Mirai #14’s Daniel Kaye Jailed for sending Liberia Offline
A British cyber criminal who carried out an attack so powerful it knocked a nation offline has been jailed.
Daniel Kaye admitted attacking an African phone company – inadvertently crashing Liberia’s internet – in 2016.
The 29-year-old remains at the heart of a major international investigation into hundreds of acts of cyber sabotage around the world.
The National Crime Agency says Kaye is perhaps the most significant cyber criminal yet caught in the UK.
Jailing Kaye for 32 months at Blackfriars Crown Court in London, Judge Alexander Milne QC said Kaye had committed a “cynical” financial crime.
He added: “Paradoxically, what is urged on your behalf is that you are an intelligent young man who knows what your powers can do.
“But that makes it all the more worrying that you used your abilities to carry out this attack.”
Kaye wept as he was taken down.
Who is Daniel Kaye?
Kaye, from Egham in Surrey, is a self-taught hacker who began selling his considerable skills on the dark web – offering individuals opportunities to target and destroy their business rivals.

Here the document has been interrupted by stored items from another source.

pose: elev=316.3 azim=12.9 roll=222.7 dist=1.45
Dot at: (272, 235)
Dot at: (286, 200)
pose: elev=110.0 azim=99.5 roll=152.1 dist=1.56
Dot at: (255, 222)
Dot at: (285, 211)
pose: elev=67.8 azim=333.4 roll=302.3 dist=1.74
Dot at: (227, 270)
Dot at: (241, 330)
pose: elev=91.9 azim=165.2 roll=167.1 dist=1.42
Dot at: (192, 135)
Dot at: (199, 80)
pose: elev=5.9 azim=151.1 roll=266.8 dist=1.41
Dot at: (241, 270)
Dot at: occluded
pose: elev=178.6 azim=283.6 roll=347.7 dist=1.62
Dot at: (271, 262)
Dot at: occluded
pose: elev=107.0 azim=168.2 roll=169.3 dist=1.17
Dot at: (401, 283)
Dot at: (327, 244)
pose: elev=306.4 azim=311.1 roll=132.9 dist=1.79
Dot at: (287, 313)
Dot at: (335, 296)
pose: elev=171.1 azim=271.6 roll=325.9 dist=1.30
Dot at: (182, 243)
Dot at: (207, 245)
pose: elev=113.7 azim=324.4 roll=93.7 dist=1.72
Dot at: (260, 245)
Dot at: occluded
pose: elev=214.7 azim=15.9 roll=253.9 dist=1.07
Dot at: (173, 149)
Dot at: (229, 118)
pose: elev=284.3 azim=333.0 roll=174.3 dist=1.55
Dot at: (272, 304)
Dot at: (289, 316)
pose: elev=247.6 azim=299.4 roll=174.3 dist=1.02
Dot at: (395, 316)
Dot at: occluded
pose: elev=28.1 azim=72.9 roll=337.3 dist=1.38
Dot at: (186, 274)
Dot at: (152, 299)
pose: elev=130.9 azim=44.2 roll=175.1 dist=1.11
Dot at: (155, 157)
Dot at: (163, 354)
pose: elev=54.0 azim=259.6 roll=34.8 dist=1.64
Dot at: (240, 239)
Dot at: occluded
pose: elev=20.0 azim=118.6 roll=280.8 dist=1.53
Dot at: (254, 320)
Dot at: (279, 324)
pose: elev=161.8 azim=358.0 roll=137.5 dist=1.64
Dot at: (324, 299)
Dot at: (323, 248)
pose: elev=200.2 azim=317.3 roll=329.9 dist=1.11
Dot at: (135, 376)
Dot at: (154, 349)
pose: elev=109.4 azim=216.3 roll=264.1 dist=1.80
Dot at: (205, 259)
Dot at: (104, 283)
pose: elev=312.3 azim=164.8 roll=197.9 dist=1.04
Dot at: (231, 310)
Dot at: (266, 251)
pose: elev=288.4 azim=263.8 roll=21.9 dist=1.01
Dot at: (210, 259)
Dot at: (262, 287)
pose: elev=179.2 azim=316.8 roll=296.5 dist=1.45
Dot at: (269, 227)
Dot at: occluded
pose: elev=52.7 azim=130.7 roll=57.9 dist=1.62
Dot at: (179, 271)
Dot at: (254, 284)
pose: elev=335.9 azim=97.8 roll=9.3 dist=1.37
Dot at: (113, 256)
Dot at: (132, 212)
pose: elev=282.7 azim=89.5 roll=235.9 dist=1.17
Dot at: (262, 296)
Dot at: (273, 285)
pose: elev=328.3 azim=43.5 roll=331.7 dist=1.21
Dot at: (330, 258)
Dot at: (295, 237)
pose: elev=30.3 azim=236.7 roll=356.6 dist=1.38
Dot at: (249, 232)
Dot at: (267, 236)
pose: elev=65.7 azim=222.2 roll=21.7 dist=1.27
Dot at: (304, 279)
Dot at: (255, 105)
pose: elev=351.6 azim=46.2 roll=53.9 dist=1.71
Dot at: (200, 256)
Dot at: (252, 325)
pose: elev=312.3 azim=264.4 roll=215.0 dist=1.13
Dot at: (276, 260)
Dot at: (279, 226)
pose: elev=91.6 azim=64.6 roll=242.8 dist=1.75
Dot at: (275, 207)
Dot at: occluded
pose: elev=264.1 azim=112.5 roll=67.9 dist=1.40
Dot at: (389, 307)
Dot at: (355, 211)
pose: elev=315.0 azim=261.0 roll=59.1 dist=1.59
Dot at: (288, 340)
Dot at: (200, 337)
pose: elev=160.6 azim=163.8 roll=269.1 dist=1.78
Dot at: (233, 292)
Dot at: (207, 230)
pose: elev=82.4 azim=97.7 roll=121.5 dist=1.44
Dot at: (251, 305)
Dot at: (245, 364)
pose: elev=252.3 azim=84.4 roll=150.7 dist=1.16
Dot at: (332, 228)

According to court papers, Kaye was hired in 2015 to attack Lonestar, Liberia’s leading mobile phone and internet company, by an individual working for Cellcom, its competitor.
There is no suggestion that Cellcom knew what the employee was doing – but the individual offered Kaye up to $10,000 (£7,800) a month to use his skills to do as much as possible to destroy Lonestar’s service and reputation.
Robin Sellers, prosecuting, told Blackfriars Crown Court that in November 2016 Kaye had built a “botnet” – a particularly powerful form of cyber attack that is designed to overwhelm a target’s systems, making it impossible to carry out normal business.
This type of attack is known as a Distributed Denial of Service (DDOS). It is different to a ransom demand that locks up systems, such as the “Wannacry” attack on the NHS.
What did Kaye’s botnet do?
The weapon, known as “Mirai #14” worked by secretly hijacking a vast number of Chinese-made Dahua webcams, which are used for security in homes and businesses around the world.
He identified that the cheap cameras and other similar equipment had a security flaw – and he exploited that to take over the devices without owners knowing.
That meant he could turn them into what amounted to a “zombie” cyber army to attack his target.
In November 2016, working secretly out of Cyprus and controlling the botnet via his mobile phone, Kaye ordered it to overwhelm Lonestar’s systems.
On his command, hundreds of thousands of the webcams began firing data requests at the west African company.
The system began to struggle to manage the demands and parts of the infrastructure crashed.
He then tried to pull in additional firepower by sending further attacks from Germany, where he had sought to hijack part of Deutsche Telekom’s national infrastructure.
Researchers found that at the peak of the attack, the Mirai #14 code had compromised about one million devices worldwide.
In Liberia, mobile phone users began to see their devices go offline.
The company called in cyber security consultants who attempted to repel the attack, but by that point it was too late because the botnet ran out of control.